Based on the figure, we can see the probability for any delay reason to happen on 5 a.m is the lowest while the chance is triple at 21 and it is also the highest probability of flight to be delayed.
## Distance and delay
A assumption is made that there is relationship between distance of the flight and its delay. To test if this hypothesis is true or not, we will check the correlation between these variable. Since the delay of flight is decided by minutes of delay, we will convert this column into dummy variable. The same for distance, we will categorize this column into 2 groups: 0 indicate short distance (<1,500 km) and medium distance (<4,800 km).

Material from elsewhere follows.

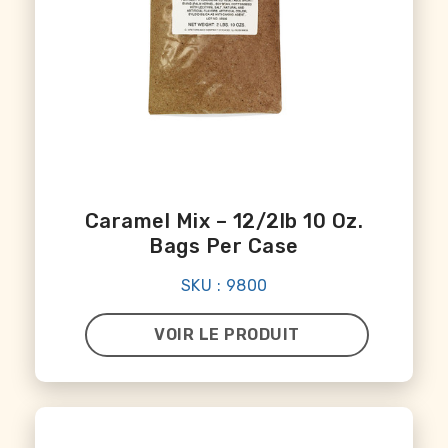
Caramel Mix – 12/2lb 10 Oz.
Bags Per Case
SKU : 9800
VOIR LE PRODUIT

**Null hypothesis (H0):** There is no relationship between distance and delay.

**Alternative hypothesis (H1):** There is relationship between distance and delay.

In [83]:
a = non_canceled_data[["ARR_DELAY", "DISTANCE(km)"]].map_partitions(two_level_categorize, 15, 0, 2, "ARR_DELAY") \
                                                    .map_partitions(two_level_categorize, 1500, 0, 2, "DISTANCE(km)")

b = a.groupby("DISTANCE(km)").sum().compute()
c = a.groupby("DISTANCE(km)").count().compute()
# Create Contingency Table
d = b.rename({'ARR_DELAY': "Delayed"}, axis=1).join(c.rename({'ARR_DELAY': "Not Delayed"}))
d.rename({0:"short",1:"medium"}, inplace=True)

In [103]:
print("Contigency table")
print(d)

Contigency table
              Delayed  ARR_DELAY
DISTANCE(km)                    
short          390324    6177068
medium         171747    2378062


In [104]:
from scipy.stats import chi2_contingency

stat, p, dof, expected = chi2_contingency(d.values)

In [117]:
e = b.rename({'ARR_DELAY': "Delayed"}, axis=1).join(c.rename({'ARR_DELAY': "Not Delayed"}))
expected = pd.DataFrame(expected).rename({0:"Delayed",1:"Not Delayed"}, axis=1).rename({0:"Short",1:"Medium"}, axis=0)
print("Expected value table\n")
print(expected)

Expected value table

            Delayed  Not Delayed
Short   404876.5173   6.1625e+06
Medium  157194.4827   2.3926e+06


The expected value is the value when two variables are independent. When delay and distance are independent, we have:

$P(delay&distance)= P(delay)*P(distance)$

In [119]:
print("Chi-square value:", stat)
print("Degree of freedom:", dof)

Chi-square value: 1993.024396262895
Degree of freedom: 1


In [105]:
alpha = 0.05
print("p value is " + str(p)) 
if p <= alpha: 
    print('Dependent (reject H0)') 
else: 
    print('Independent (H0 holds true)') 

p value is 0.0
Dependent (reject H0)


Since the p-value is smaller than alpha 0.05, we reject the null hypothesis, which means that there is relationship between the distance and delay.